On SWE-bench Verified it scores 80.6% versus V4-Pro’s 80.6% — within 0.2 points of Claude. On Terminal-Bench 2.0, V4-Pro leads Claude (67.9% vs 65.4%). On LiveCodeBench it hits 93.5% vs Claude’s 88.8%.

Where V4 Flash holds up:

V4-Flash is a genuinely serious model, not a stripped-down fallback. On SWE-bench Verified it scores 79.0% versus V4-Pro’s 80.6% — a 1.6-point gap. On LiveCodeBench it hits 91.6% versus 93.5%. For most developer coding tasks, these are functionally equivalent results.

Where it still trails:

HLE (Humanity’s Last Exam) at 37.7% puts V4-Pro below Claude (40.0%), GPT-5.4 (39.8%), and well below Gemini-3.1-Pro (44.4%). SimpleQA-Verified at 57.9% versus Gemini’s 75.6% reveals a meaningful factual knowledge retrieval gap.


Community Feedback

Mixed but directionally positive:

Reddit reactions: “DS-V4 nice, but it’s mid, not SOTA.” For coding specifically, it’s competitive with or ahead of frontier models. For reasoning, it trails.

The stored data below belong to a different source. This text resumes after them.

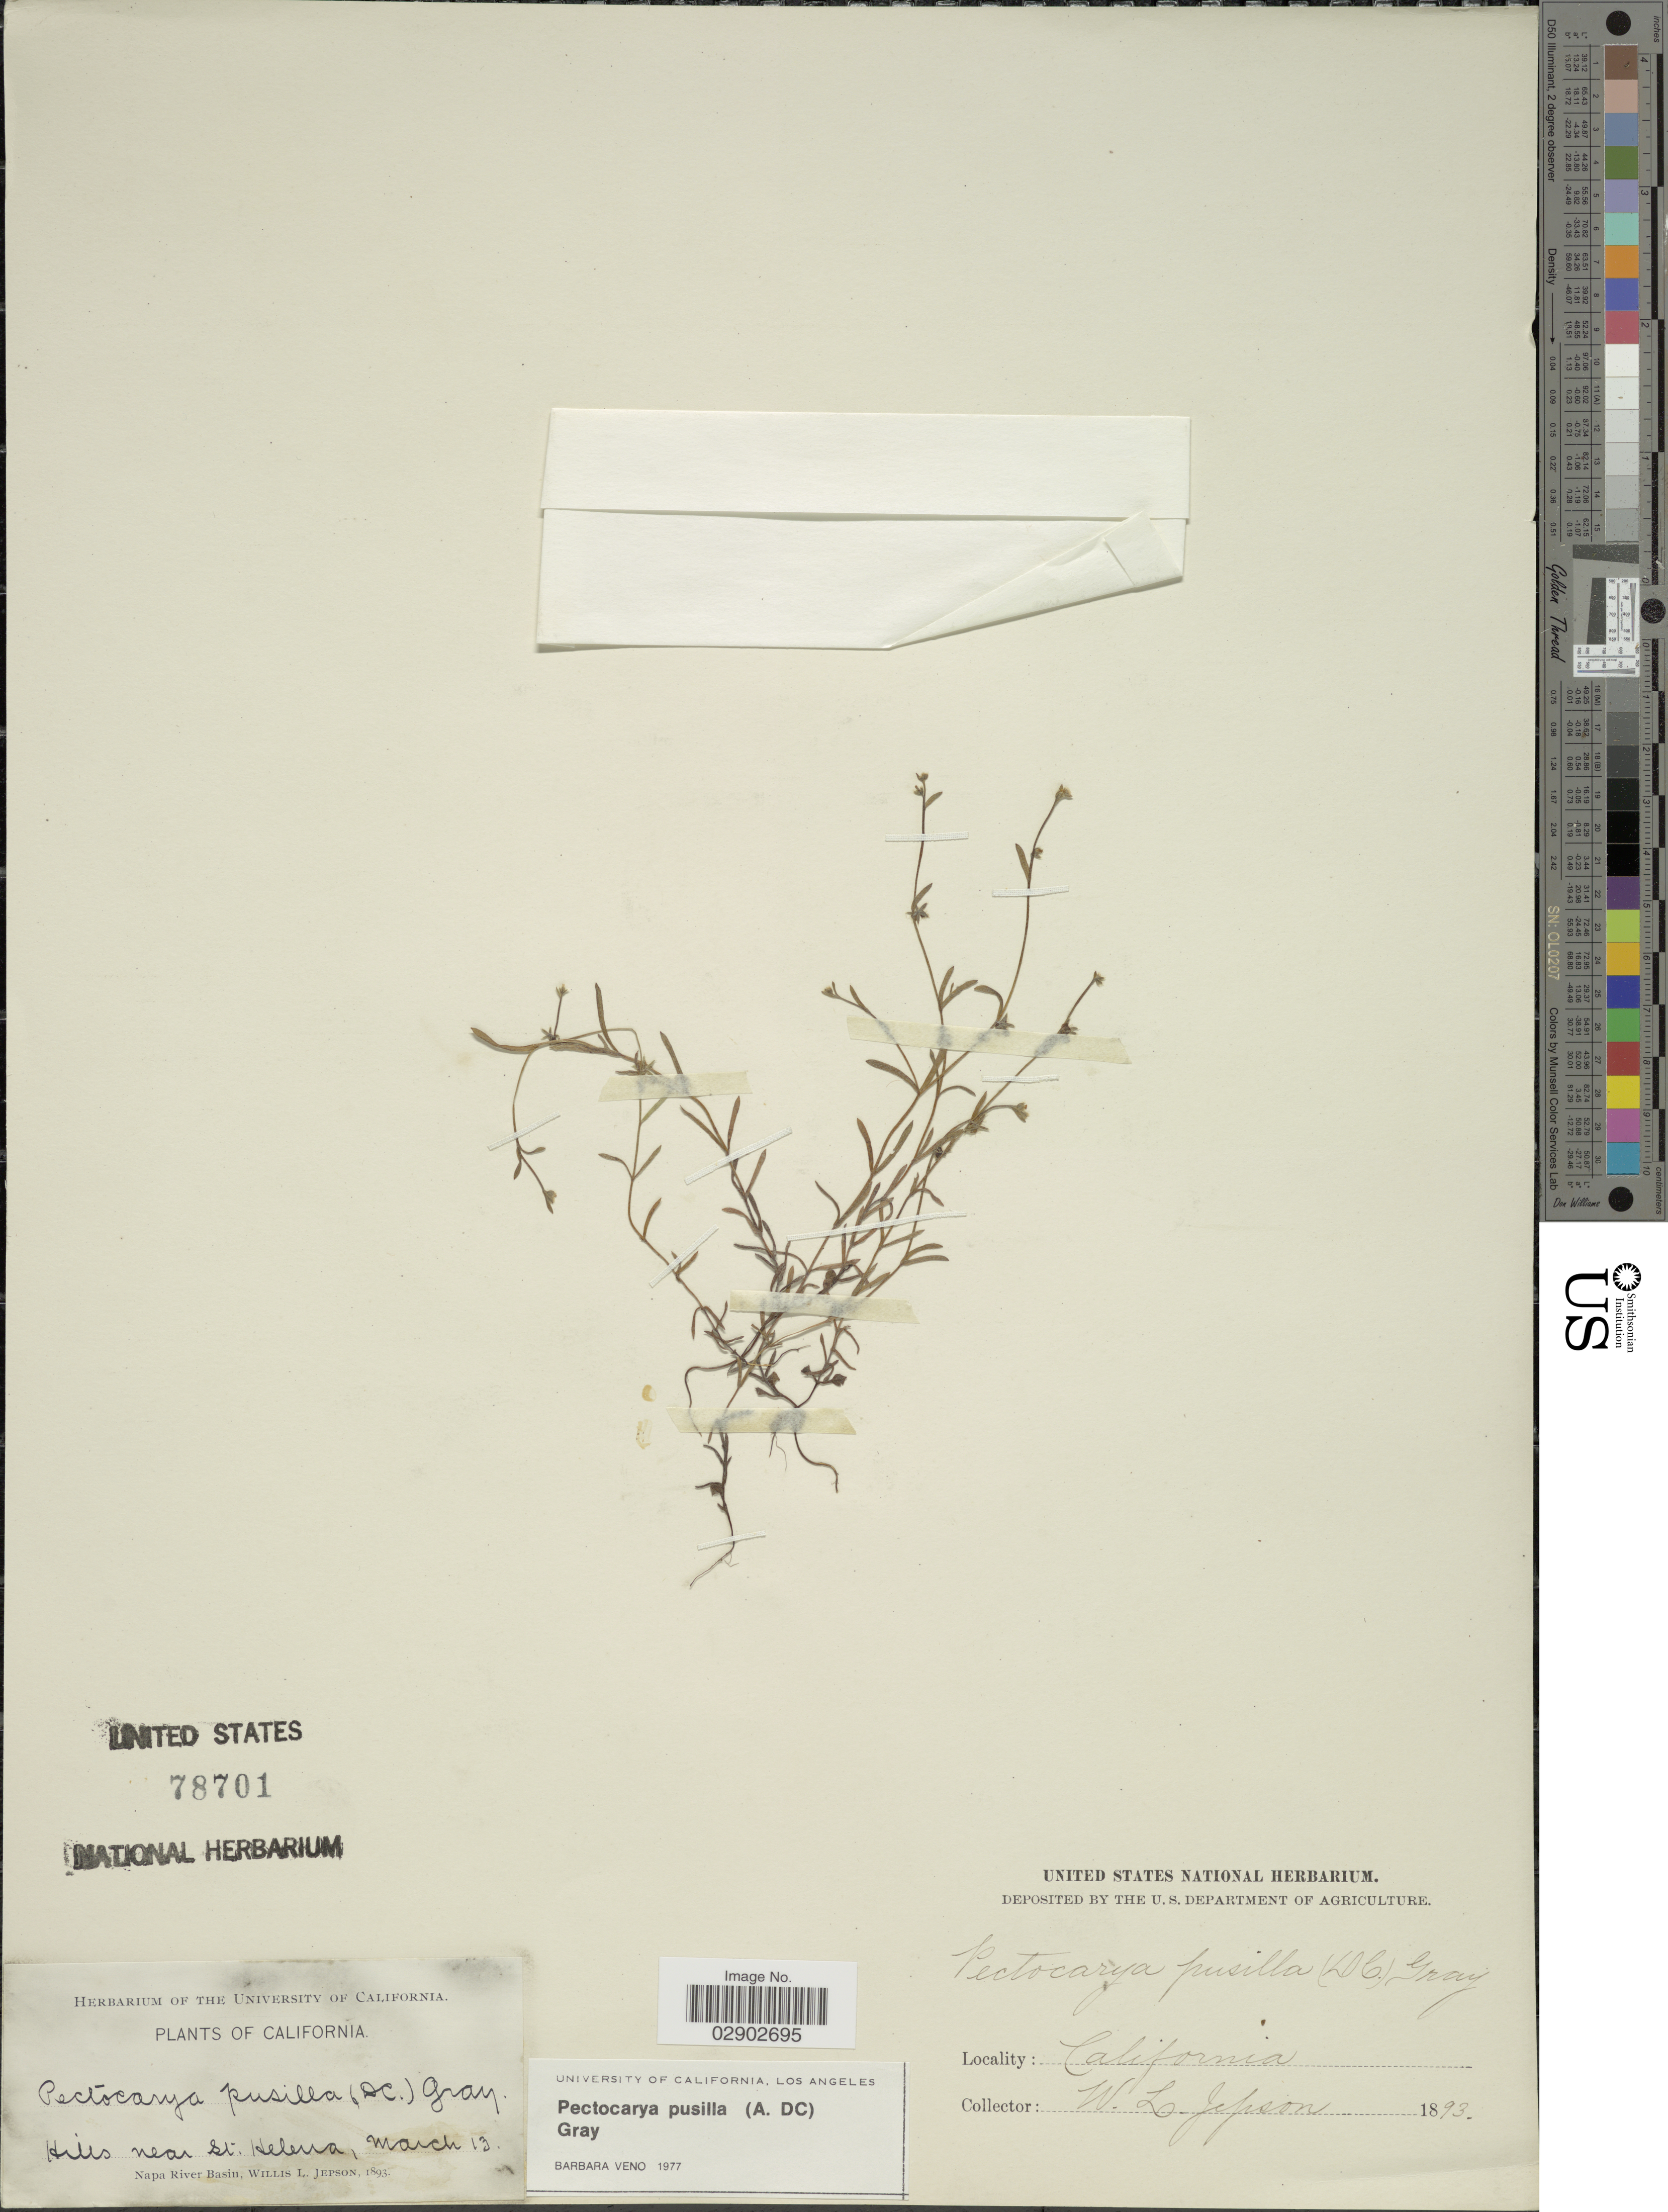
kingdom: Plantae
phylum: Tracheophyta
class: Magnoliopsida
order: Boraginales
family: Boraginaceae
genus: Pectocarya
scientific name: Pectocarya pusilla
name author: (A. DC.) A. Gray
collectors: W. L. Jepson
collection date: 1893-03-13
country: United States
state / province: California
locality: Hills near St. Helena. Napa River Basin.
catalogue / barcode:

In a 38-task benchmark vs Claude and GPT, DeepSeek V4 Pro received the only financial research 10/10 — it produced the strongest answer to an NVDA game theory task. Its relative weakness is presentation format more than analysis quality — strong markdown research, but Claude more readily produces dashboard-ready charts and metric cards.

For tasks requiring 30+ sequential tool calls or sustained complex planning, V4 Pro shows more drift than Claude Opus 4.7. For shorter agentic loops — the kind you’d use for standard agentic coding workflows — the performance difference is much smaller and often immaterial.

The broader trend: Qwen 3.6 Plus from Alibaba is competing at a similar level in coding-specific benchmarks. GLM 5.1 made similar noise earlier in 2026. The gap between open-weight and closed-model performance is compressing at a rate that seemed implausible two years ago.


Practical Routing Strategy (for your agent/CLI workloads)

Given your usage profile (~1.5B tokens/year, CLI agents, OpenRouter):

# Model routing heuristic for cost-optimized agentic stacks
def route_model(task):
    if task.type in ["code_generation", "code_review", "agentic_coding"]:
        if task.complexity == "high" or task.tool_calls > 30:
            return "deepseek/deepseek-v4-pro"   # $3.48/M out, frontier coding
        else:
            return "deepseek/deepseek-v4-flash"  # $0.28/M out, ~same SWE-bench
    elif task.type in ["factual_recall", "complex_reasoning", "writing"]:
        return "anthropic/claude-opus-4-6"       # leads on HLE, SimpleQA
    else:
        return "deepseek/deepseek-v4-flash:free" # zero cost, 1M ctx

The API maintains compatibility with both OpenAI ChatCompletions and Anthropic API formats, so swapping into your existing OpenRouter setup is zero friction.

Bottom line: For your use case (code-heavy, agent-heavy, high token volume), V4 Flash is probably the most interesting model right now — 79% SWE-bench at effectively free on OpenRouter, 1M context, and production-grade throughput. Pro makes sense when you need the extra reasoning depth and can absorb ~$3.50/M output.